Tigers Looking for Redemption

After a nine-game stretch where the Clemson baseball team won just four games, the Tigers have righted the ship to win seven of eight. But even with the team's recent string of success, South Carolina's two wins earlier in the year are still fresh in the minds of the Clemson players.

The No. 4 Gamecocks (28-8) pulled out an improbable 3-2 victory in the second meeting between the two teams in Columbia by scoring the winning runs off of then Clemson reliever Daniel Moskos.

However, the very day before, the two teams met in Clemson, upon where South Carolina embarrassed the Tigers 12-0.
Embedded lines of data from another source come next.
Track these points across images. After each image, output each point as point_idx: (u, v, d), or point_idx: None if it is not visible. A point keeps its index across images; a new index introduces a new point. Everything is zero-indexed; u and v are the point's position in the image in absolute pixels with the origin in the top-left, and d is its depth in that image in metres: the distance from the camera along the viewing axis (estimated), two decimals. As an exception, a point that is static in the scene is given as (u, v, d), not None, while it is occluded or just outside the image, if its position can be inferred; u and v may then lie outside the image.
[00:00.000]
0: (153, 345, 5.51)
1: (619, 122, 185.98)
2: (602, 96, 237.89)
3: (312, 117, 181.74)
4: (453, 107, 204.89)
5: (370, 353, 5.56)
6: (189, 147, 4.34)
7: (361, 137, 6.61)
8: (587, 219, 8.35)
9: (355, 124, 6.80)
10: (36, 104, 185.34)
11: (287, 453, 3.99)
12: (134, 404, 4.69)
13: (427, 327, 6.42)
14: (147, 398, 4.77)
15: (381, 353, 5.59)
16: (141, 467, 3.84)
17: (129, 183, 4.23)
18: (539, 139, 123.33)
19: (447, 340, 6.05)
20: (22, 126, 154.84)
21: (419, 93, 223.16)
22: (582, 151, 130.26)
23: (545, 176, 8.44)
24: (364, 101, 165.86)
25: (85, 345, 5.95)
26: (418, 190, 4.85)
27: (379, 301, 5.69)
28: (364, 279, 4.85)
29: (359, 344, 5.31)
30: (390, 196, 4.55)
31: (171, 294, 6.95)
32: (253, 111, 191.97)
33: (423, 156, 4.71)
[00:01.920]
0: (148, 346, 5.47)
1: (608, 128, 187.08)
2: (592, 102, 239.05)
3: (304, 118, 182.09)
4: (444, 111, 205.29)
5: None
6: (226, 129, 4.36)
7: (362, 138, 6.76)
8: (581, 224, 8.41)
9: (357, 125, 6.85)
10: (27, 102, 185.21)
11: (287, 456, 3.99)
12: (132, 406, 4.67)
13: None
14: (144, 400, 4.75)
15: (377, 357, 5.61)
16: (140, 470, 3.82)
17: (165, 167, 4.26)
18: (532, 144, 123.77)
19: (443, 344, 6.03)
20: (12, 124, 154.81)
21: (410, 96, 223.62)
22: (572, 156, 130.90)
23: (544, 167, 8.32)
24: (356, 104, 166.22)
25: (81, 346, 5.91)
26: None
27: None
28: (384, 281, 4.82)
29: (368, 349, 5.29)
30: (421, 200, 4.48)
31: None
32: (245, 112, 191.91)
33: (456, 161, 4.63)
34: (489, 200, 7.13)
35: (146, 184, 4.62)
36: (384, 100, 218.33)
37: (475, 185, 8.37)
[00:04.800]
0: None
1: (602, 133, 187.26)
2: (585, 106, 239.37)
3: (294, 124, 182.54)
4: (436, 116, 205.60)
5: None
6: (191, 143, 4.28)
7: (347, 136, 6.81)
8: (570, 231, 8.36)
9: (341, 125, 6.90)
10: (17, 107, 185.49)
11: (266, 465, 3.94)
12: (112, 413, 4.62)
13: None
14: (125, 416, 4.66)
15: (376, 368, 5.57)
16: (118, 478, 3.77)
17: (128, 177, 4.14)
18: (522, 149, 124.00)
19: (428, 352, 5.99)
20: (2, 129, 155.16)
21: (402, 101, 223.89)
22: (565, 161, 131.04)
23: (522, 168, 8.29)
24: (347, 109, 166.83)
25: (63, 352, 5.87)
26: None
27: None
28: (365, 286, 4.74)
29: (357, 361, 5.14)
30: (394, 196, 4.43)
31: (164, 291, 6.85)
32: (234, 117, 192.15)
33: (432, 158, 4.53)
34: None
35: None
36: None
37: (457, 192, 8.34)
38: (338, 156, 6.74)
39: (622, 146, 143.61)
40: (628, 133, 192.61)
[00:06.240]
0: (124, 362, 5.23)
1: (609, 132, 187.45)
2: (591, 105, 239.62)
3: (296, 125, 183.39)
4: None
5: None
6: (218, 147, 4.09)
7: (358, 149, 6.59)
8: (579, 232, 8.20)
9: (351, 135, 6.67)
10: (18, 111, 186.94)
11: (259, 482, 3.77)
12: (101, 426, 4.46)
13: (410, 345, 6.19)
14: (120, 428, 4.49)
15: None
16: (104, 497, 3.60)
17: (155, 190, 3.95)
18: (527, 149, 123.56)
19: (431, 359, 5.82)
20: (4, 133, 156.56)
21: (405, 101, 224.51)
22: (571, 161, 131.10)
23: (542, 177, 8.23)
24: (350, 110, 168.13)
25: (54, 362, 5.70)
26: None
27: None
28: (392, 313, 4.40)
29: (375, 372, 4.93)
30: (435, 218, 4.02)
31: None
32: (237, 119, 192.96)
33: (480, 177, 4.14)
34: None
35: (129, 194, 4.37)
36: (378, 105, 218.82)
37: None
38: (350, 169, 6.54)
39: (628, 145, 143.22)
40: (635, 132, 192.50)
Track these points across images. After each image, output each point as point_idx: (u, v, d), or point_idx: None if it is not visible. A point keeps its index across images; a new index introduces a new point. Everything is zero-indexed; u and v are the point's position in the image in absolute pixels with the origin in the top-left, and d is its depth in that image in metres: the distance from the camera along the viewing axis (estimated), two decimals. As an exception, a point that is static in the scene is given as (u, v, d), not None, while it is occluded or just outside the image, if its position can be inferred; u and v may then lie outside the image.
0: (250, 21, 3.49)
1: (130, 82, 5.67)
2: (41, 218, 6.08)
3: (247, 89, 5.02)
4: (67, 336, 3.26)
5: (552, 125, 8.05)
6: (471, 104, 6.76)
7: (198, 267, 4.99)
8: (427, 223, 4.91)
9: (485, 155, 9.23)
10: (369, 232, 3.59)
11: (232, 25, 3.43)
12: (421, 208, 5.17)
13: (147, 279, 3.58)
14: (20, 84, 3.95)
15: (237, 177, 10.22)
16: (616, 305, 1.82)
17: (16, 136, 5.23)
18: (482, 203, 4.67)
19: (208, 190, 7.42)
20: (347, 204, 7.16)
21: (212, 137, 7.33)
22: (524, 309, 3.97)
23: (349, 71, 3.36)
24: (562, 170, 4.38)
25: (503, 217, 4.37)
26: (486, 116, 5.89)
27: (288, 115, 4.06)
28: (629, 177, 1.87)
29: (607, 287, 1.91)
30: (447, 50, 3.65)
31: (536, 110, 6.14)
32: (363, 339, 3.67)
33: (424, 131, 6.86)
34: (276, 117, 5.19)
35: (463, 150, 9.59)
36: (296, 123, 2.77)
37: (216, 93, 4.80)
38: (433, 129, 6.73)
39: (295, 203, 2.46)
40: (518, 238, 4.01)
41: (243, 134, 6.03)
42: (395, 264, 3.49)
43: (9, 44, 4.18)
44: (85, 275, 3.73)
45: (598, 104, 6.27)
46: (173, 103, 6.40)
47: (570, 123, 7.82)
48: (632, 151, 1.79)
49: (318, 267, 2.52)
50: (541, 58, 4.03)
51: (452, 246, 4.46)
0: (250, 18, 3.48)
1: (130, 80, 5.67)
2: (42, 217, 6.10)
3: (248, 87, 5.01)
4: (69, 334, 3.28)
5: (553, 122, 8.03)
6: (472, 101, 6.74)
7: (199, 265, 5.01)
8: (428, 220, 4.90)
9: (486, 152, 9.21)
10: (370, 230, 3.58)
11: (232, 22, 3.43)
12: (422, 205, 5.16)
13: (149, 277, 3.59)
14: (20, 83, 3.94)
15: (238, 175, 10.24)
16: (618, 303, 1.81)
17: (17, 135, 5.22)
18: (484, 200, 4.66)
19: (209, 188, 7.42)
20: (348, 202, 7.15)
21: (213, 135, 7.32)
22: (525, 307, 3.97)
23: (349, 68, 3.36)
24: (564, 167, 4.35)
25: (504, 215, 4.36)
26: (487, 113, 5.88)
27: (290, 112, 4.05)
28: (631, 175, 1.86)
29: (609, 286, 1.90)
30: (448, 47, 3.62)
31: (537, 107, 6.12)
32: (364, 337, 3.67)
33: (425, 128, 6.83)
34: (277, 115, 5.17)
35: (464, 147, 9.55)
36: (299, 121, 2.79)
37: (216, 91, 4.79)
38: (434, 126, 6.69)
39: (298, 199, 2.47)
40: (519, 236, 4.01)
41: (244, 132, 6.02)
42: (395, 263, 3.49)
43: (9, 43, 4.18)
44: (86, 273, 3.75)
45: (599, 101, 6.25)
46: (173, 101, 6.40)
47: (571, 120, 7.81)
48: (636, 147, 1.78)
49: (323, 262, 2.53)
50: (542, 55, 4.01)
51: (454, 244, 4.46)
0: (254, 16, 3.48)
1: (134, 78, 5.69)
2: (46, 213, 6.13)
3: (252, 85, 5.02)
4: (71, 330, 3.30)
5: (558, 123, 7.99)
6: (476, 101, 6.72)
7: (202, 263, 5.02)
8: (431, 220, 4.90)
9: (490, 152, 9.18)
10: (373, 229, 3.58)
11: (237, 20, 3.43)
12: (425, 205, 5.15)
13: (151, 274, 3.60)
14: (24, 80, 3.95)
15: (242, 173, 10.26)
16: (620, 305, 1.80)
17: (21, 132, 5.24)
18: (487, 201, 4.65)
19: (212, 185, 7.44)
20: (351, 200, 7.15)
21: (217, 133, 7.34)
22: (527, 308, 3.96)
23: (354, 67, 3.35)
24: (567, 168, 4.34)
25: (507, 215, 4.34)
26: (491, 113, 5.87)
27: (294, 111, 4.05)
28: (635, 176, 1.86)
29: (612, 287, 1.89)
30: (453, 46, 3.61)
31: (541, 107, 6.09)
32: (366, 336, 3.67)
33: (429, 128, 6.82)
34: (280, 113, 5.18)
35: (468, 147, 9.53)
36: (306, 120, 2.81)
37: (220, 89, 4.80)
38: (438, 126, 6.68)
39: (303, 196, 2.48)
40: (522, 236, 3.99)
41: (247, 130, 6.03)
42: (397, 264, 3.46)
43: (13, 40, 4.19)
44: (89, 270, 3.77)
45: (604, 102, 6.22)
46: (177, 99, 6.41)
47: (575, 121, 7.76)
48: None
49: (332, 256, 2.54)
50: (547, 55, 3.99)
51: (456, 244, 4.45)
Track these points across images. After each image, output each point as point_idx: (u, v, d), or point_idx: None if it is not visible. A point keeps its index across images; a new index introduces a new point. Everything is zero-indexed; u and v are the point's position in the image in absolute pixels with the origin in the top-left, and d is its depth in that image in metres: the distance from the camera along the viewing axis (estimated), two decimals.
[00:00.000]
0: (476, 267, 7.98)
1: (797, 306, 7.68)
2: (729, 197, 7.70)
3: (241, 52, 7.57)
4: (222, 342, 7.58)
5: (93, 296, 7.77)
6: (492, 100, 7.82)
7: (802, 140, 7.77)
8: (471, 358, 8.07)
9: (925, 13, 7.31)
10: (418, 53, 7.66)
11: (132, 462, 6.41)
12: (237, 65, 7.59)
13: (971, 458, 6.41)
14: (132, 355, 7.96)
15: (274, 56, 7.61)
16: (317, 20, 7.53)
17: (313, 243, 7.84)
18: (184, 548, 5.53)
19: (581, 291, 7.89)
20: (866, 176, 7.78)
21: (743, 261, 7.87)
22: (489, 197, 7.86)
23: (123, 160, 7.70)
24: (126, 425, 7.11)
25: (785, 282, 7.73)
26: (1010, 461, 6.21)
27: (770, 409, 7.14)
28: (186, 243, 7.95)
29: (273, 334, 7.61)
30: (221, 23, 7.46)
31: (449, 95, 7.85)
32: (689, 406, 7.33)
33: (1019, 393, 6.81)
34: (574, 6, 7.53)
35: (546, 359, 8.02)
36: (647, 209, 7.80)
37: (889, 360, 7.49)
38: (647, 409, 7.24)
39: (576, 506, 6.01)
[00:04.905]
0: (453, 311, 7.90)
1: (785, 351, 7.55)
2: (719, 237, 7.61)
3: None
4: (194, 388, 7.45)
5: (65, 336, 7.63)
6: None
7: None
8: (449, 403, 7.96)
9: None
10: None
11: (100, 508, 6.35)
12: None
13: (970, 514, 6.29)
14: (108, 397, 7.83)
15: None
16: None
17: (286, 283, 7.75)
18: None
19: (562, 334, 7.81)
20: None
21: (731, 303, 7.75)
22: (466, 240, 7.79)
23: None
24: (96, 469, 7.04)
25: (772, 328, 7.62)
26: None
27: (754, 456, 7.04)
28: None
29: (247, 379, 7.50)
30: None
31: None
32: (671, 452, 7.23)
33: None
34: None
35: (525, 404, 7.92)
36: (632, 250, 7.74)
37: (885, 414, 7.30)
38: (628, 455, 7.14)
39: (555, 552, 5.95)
It was the first shutout by the Gamecocks at Clemson since 1974.

"You want to forget about it, but at the same time you want to keep it in the back of your head," Clemson catcher Doug Hogan said. "Because you never want to play a ballgame like that."

The two teams will square off Wednesday at 7 p.m., for the first time since the 3-2 loss in Columbia, with sophomore right-handed pitcher Mike Cisco (2-2, 5.44 ERA) getting the nod for South Carolina. As of late Tuesday afternoon, the No. 14 Tigers (25-10) had yet to determine a starter.

Tigers coach Jack Leggett is counting on different results this time around, thought he knows it's not going to be easy, especially with the way his team's offense has struggled to produce many runs this year.

"We've got to figure out a way to manage their lineup because they swing the bats so well," he said. "And we've got to get some runs and get some confidence going, get a lead so we're not playing from behind."

When the teams met earlier in the year, it came right on the heels of Clemson shortstop Stan Widmann going down with a season-ending neck injury. It caused havoc with the lineup and in the field.

Star second baseman Taylor Harbin was forced to short, causing Leggett to have to insert an unproven and untested rotation of players at second. To date, those players have produced little or no offense.

"We were still a team in transition at that point," Leggett said. "It was a blow to this team. We're a little more comfortable now because we've had (time) to adjust to it."

Harbin said the loss of Widmann was difficult to swallow, but that the season is a work in progress and he feels the team is getting better with each passing week.

"We're trying our best to get over it and get past it and play with what we have," he said. "I still think by losing him, we're all kind of still hurt by it. It was a big loss for us. He was swinging the bat well and was a big part of our lineup and a big part of our defense. But I think right now we're getting to that point where we're adjusting and finally realizing what we have to do to help in his absence and just kind of play with what we have."